À faire ▸ Recopiez mot pour mot le passage de l'entretien avec Padrig Vion qui va de « J’ai passé des » jusqu'à « son propre parcours. ».

Texte fourni ▸
------------------------------
Padrig Vion, ancien élève de la Classe Libre Théâtre, sorti en 2018
Portrait

Padrig
Vion

Rencontre avec Padrig Vion, ancien élève de la Classe Libre Théâtre

Campus Paris
Année 2018
ancien

"Travaillez, travaillez, travaillez. Le talent seul ne suffit pas. Soyez curieux, allez voir des spectacles, nourrissez-vous de tout ce qui peut enrichir votre art."

  • Padrig, raconte-nous : d’où viens-tu et comment t’est venue cette envie de devenir acteur ? 

Je m’appelle Padrig Vion, j’ai 30 ans, et je viens d’un village près de Notre-Dame-des-Landes. Enfant, mon rêve, c’était d’être James Bond ! Ça me vient de mon père, avec qui je regardais les films. Mais chez nous, être acteur, ce n’était pas un métier. Je ne savais même pas ce que c’était, la mise en scène, le théâtre… rien. 

J’ai passé des années à vadrouiller, à essayer plein de formations qui n’avaient rien à voir avec ce métier. Puis, en 2015, à 21 ans, je suis monté à Paris, sans plan précis, juste cette envie d’y arriver. 

  • Il y a eu un moment décisif qui t’a vraiment donné envie de te professionnaliser ? 

Oui, clairement. En arrivant à Paris, je me suis retrouvé un peu par hasard sur le tournage du film Au revoir là-haut d’Albert Dupontel. C’était une expérience géniale et, surtout, j’y ai rencontré Laurent Lafitte. On avait toutes nos scènes ensemble, et il m’a dit : « Si tu veux devenir acteur, il faut entrer en Classe Libre au Cours Florent, puis entrer au Conservatoire national. » Il parlait en connaissance de cause, c’était son propre parcours.
------------------------------
Données fournies ▸
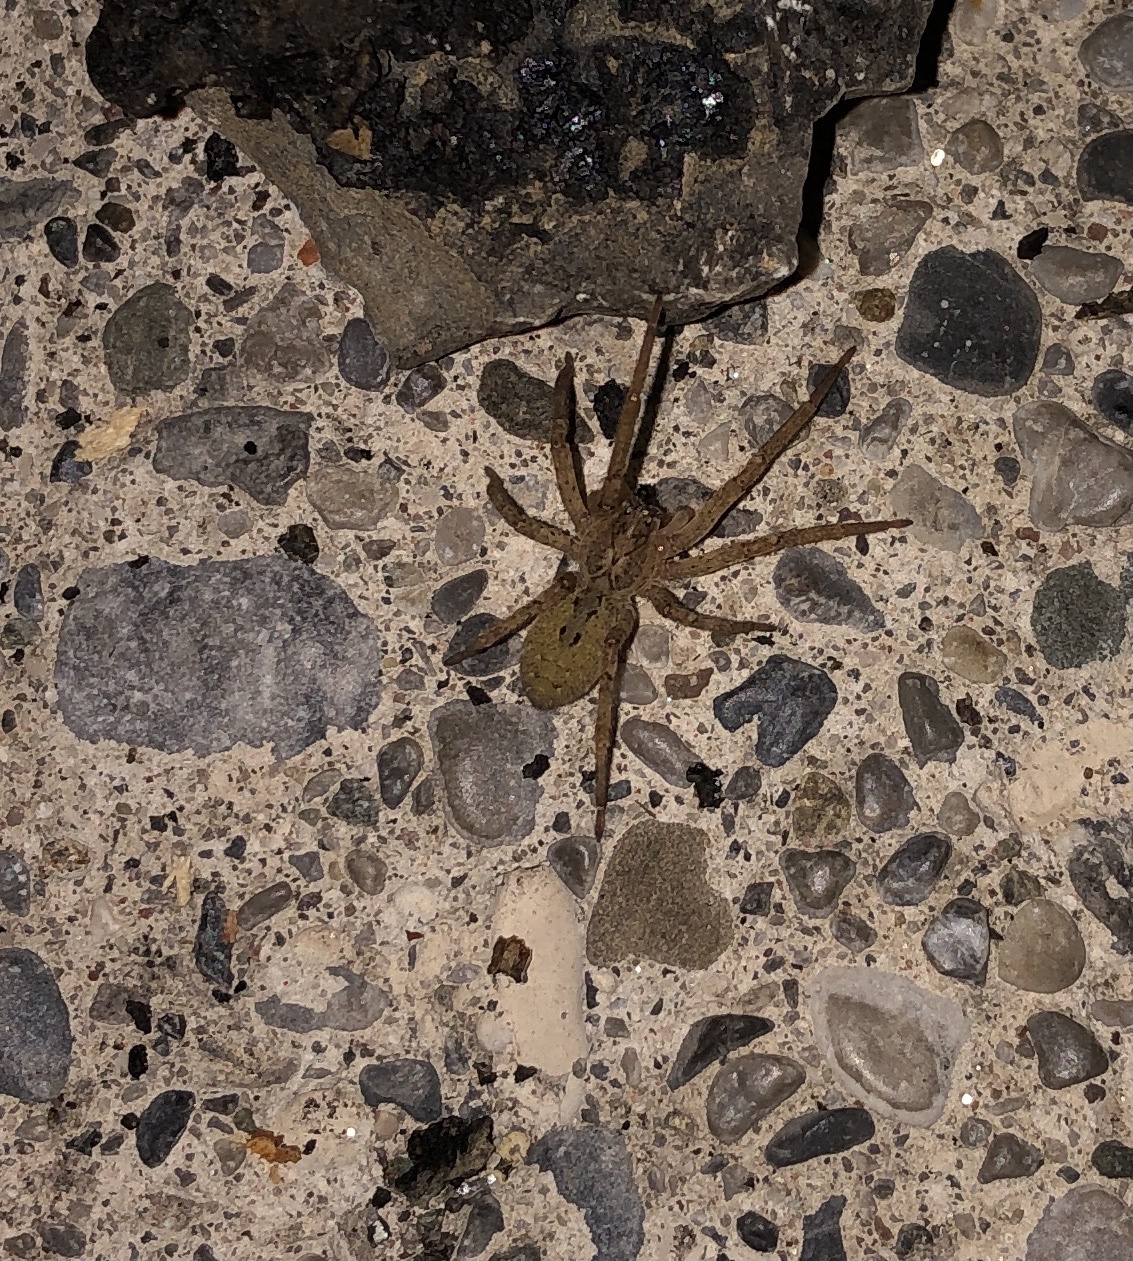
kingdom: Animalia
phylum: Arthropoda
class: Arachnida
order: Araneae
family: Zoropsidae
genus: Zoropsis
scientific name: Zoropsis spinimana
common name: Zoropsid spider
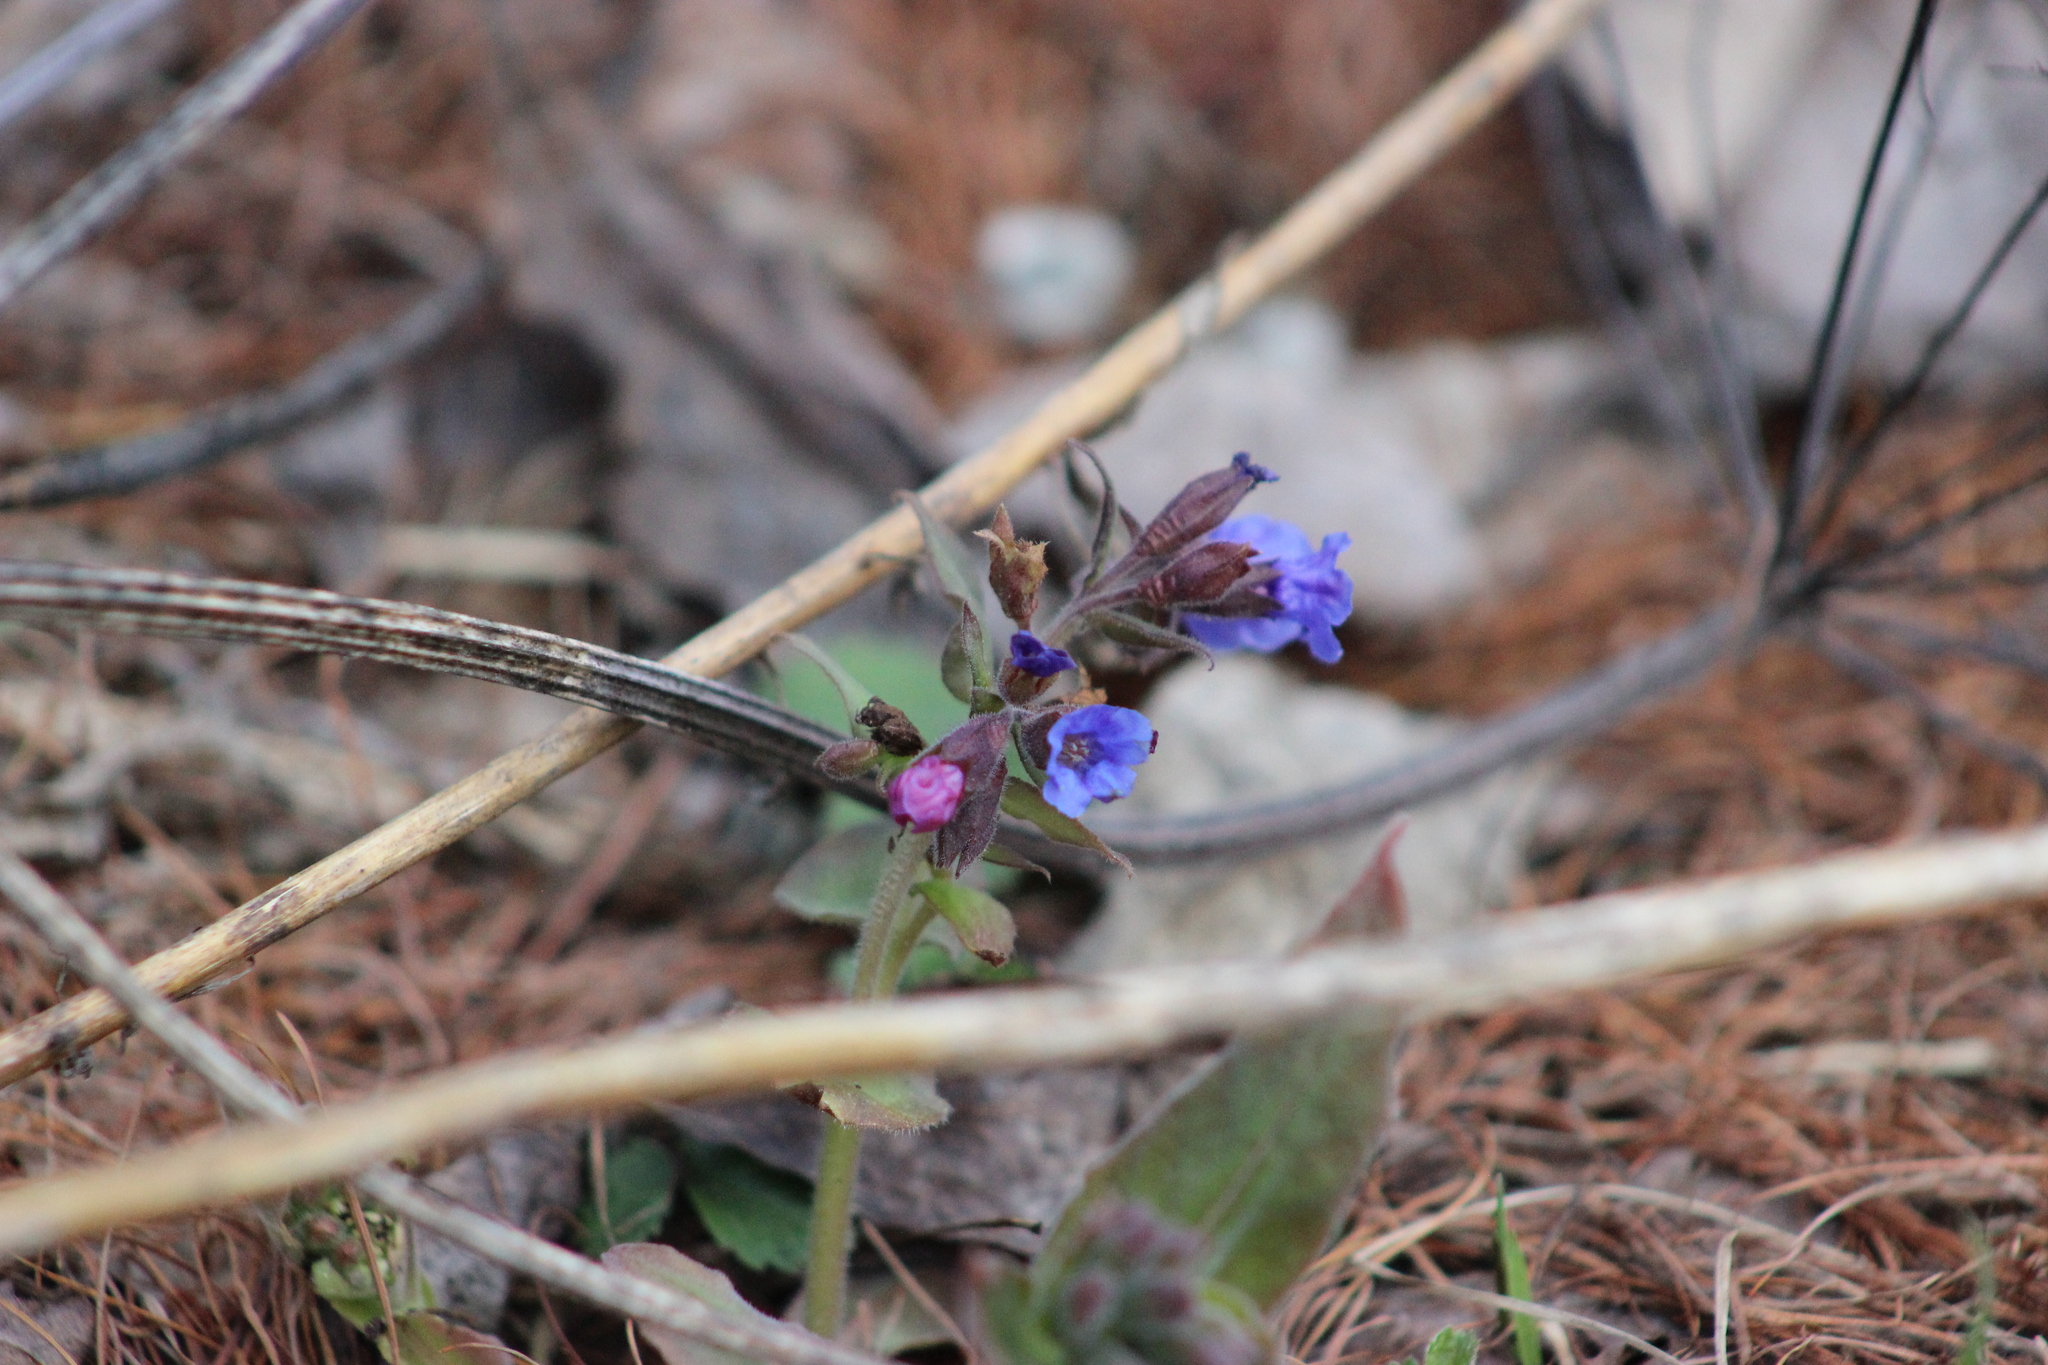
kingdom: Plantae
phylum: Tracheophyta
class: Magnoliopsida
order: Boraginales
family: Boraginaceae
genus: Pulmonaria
------------------------------
Résultat de l'exercice ▸
J’ai passé des années à vadrouiller, à essayer plein de formations qui n’avaient rien à voir avec ce métier. Puis, en 2015, à 21 ans, je suis monté à Paris, sans plan précis, juste cette envie d’y arriver. 

  • Il y a eu un moment décisif qui t’a vraiment donné envie de te professionnaliser ? 

Oui, clairement. En arrivant à Paris, je me suis retrouvé un peu par hasard sur le tournage du film Au revoir là-haut d’Albert Dupontel. C’était une expérience géniale et, surtout, j’y ai rencontré Laurent Lafitte. On avait toutes nos scènes ensemble, et il m’a dit : « Si tu veux devenir acteur, il faut entrer en Classe Libre au Cours Florent, puis entrer au Conservatoire national. » Il parlait en connaissance de cause, c’était son propre parcours.